YOUR GOAL:
Each line of the data that mentions the string "LIST" needs to be identified and copied.

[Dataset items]
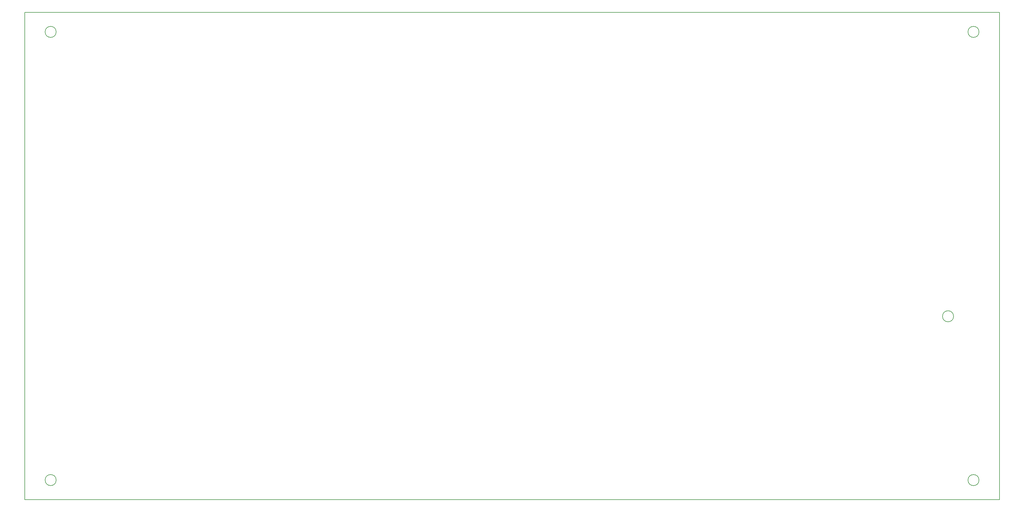
<source format=gbr>
%TF.GenerationSoftware,KiCad,Pcbnew,7.0.5*%
%TF.CreationDate,2024-12-04T21:25:02-05:00*%
%TF.ProjectId,selftest_bd,73656c66-7465-4737-945f-62642e6b6963,2.1*%
%TF.SameCoordinates,Original*%
%TF.FileFunction,Profile,NP*%
%FSLAX46Y46*%
G04 Gerber Fmt 4.6, Leading zero omitted, Abs format (unit mm)*
G04 Created by KiCad (PCBNEW 7.0.5) date 2024-12-04 21:25:02*
%MOMM*%
%LPD*%
G01*
G04 APERTURE LIST*
%TA.AperFunction,Profile*%
%ADD10C,0.160000*%
%TD*%
G04 APERTURE END LIST*
D10*
X349700000Y-141000000D02*
G75*
G03*
X349700000Y-141000000I-1700000J0D01*
G01*
X73530000Y-191430000D02*
G75*
G03*
X73530000Y-191430000I-1700000J0D01*
G01*
X357530000Y-191440000D02*
G75*
G03*
X357530000Y-191440000I-1700000J0D01*
G01*
X73530000Y-53430000D02*
G75*
G03*
X73530000Y-53430000I-1700000J0D01*
G01*
X357530000Y-53430000D02*
G75*
G03*
X357530000Y-53430000I-1700000J0D01*
G01*
X63830000Y-47430000D02*
X363830000Y-47430000D01*
X363830000Y-197430000D01*
X63830000Y-197430000D01*
X63830000Y-47430000D01*
M02*

</source>
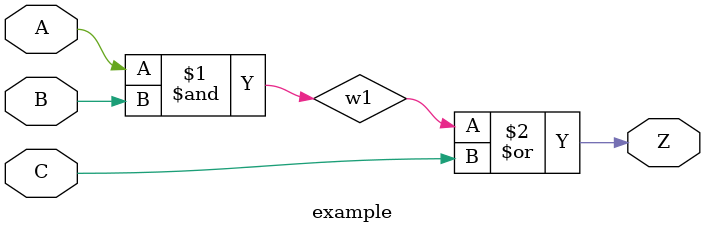
<source format=v>
module example(input A,B,C, output Z);

wire w1;

and a1(w1,A,B);
or o2(Z,w1,C);
	
endmodule


</source>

REPLY TO THE TASK:
G04 APERTURE LIST*
G04 APERTURE END LIST*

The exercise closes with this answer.